Nel libro affronta anche il mondo del lavoro culturale. Qual è il suo punto di vista?
GC
Sono partita dalle mie esperienze personali nel mondo dell’editoria, che oggi vive una sovrapproduzione quasi soffocante. Si lavora in condizioni di emergenza continua, gli stagisti entrano ed escono, vengono sfruttati e caricati di responsabilità sproporzionate. Volevo raccontare la frustrazione profonda di chi lavora in questo settore e metterla in contrasto con un’altra visione del lavoro, rappresentata da Jo, un personaggio che considera il lavoro solo un mezzo per guadagnare e poi vivere la “vera vita” al di fuori di esso.

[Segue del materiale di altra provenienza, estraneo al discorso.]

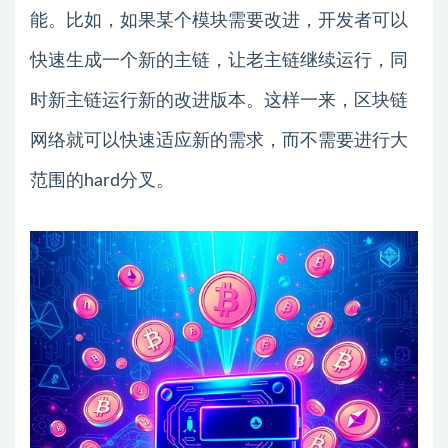
能。比如，如果某个模块需要改进，开发者可以
快速生成一个新的主链，让老主链继续运行，同
时新主链运行新的改进版本。这样一来，区块链
网络就可以快速适应新的需求，而不需要进行大
范围的hard分叉。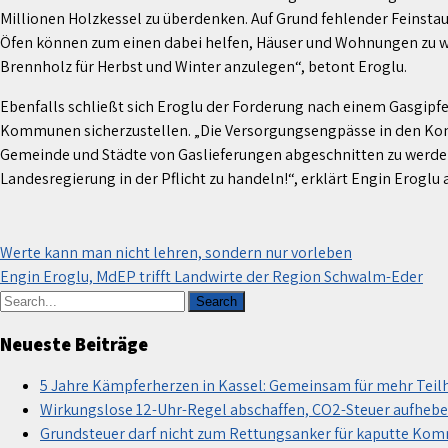
Millionen Holzkessel zu überdenken. Auf Grund fehlender Feinstau
Öfen können zum einen dabei helfen, Häuser und Wohnungen zu wärm
Brennholz für Herbst und Winter anzulegen“, betont Eroglu.
Ebenfalls schließt sich Eroglu der Forderung nach einem Gasgipf
Kommunen sicherzustellen. „Die Versorgungsengpässe in den Kom
Gemeinde und Städte von Gaslieferungen abgeschnitten zu werden. 
Landesregierung in der Pflicht zu handeln!“, erklärt Engin Eroglu
Beitragsnavigation
Werte kann man nicht lehren, sondern nur vorleben
Engin Eroglu, MdEP trifft Landwirte der Region Schwalm-Eder
Neueste Beiträge
5 Jahre Kämpferherzen in Kassel: Gemeinsam für mehr Teil
Wirkungslose 12-Uhr-Regel abschaffen, CO2-Steuer aufhebe
Grundsteuer darf nicht zum Rettungsanker für kaputte Ko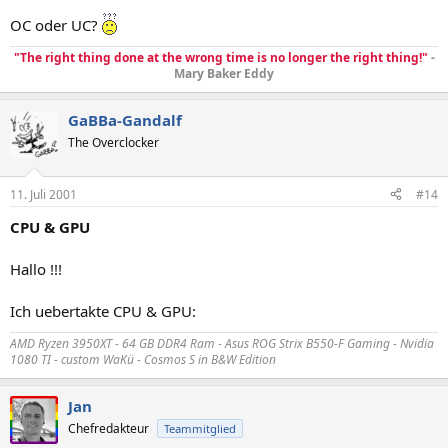
OC oder UC?
"The right thing done at the wrong time is no longer the right thing!"
-
Mary Baker Eddy
GaBBa-Gandalf
The Overclocker
11. Juli 2001
#14
CPU & GPU
Hallo !!!
Ich uebertakte CPU & GPU:
AMD Ryzen 3950XT - 64 GB DDR4 Ram - Asus ROG Strix B550-F Gaming - Nvidia
1080 TI - custom WaKü - Cosmos S in B&W Edition
Jan
Chefredakteur
Teammitglied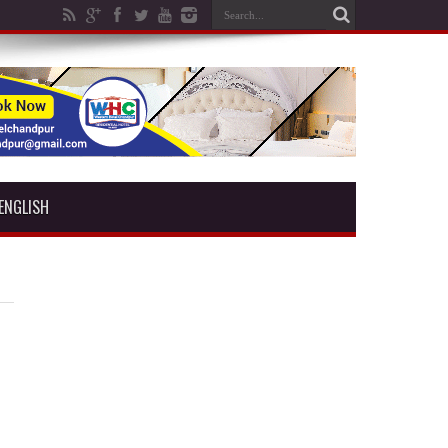
ENGLISH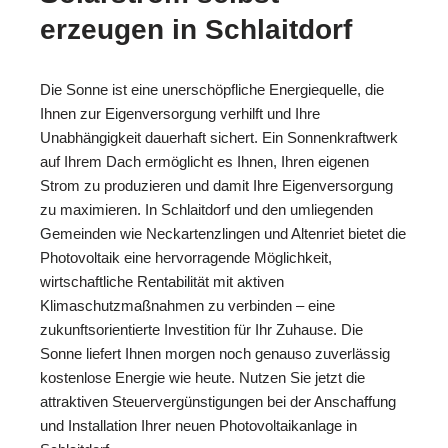
erzeugen in Schlaitdorf
Die Sonne ist eine unerschöpfliche Energiequelle, die
Ihnen zur Eigenversorgung verhilft und Ihre
Unabhängigkeit dauerhaft sichert. Ein Sonnenkraftwerk
auf Ihrem Dach ermöglicht es Ihnen, Ihren eigenen
Strom zu produzieren und damit Ihre Eigenversorgung
zu maximieren. In Schlaitdorf und den umliegenden
Gemeinden wie Neckartenzlingen und Altenriet bietet die
Photovoltaik eine hervorragende Möglichkeit,
wirtschaftliche Rentabilität mit aktiven
Klimaschutzmaßnahmen zu verbinden – eine
zukunftsorientierte Investition für Ihr Zuhause. Die
Sonne liefert Ihnen morgen noch genauso zuverlässig
kostenlose Energie wie heute. Nutzen Sie jetzt die
attraktiven Steuervergünstigungen bei der Anschaffung
und Installation Ihrer neuen Photovoltaikanlage in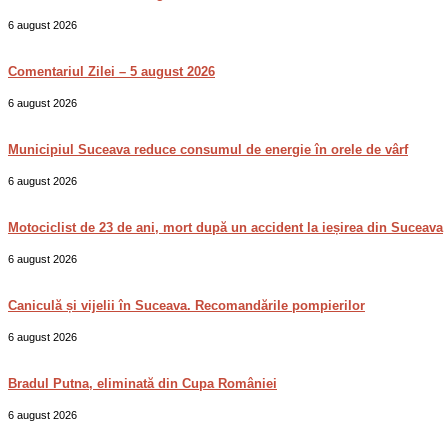
6 august 2026
Comentariul Zilei – 5 august 2026
6 august 2026
Municipiul Suceava reduce consumul de energie în orele de vârf
6 august 2026
Motociclist de 23 de ani, mort după un accident la ieșirea din Suceava
6 august 2026
Caniculă și vijelii în Suceava. Recomandările pompierilor
6 august 2026
Bradul Putna, eliminată din Cupa României
6 august 2026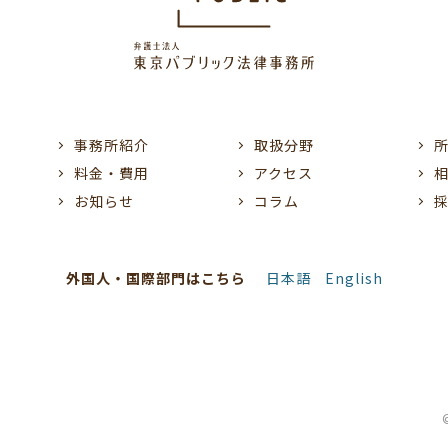
事務所紹介
取扱分野
料金・費用
アクセス
お知らせ
コラム
外国人・国際部門はこちら
日本語
English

C’è, invece, un’altra categoria di persone che vede il lavoro come un’estensione della propria visione del mondo, dei propri valori e passioni. E qui nasce il tormento interiore: quando questa realizzazione non si concretizza, si ha la sensazione di non essere mai all’altezza e di non raggiungere nulla di significativo.

Secondo lei, la scrittura è un lavoro?
GC
Sì, la scrittura è un lavoro, anche perché in passato grandi scrittori e scrittrici hanno mantenuto intere famiglie con i loro racconti. Oggi, per me, è un lavoro, ma resta una professione particolare: non ha i confini netti del lavoro d’ufficio, di fabbrica, non è facilmente catalogabile. L’editoria, in particolare, vive di un’aura pseudo-romantica che attrae molti giovani, ma in realtà il settore è ormai ridotto all’osso. Molti giovani entrano in un sistema già compromesso, frammentato, fatto di esternalizzazioni e precarietà. Lo spazio per una realizzazione personale, oggi, è altamente improbabile.

Che cosa pensa del sistema editoriale attuale?
GC
L’editoria tradizionale ha esternalizzato quasi tutto, è sovraprodotta e ha ridotto le opportunità per chi inizia. Oggi, un venticinquenne che vuole lavorare in editoria trova solo partite IVA e lavori precari. Il sistema editoriale è diventato un luogo sempre più difficile per chi vuole entrarci e costruirsi un futuro.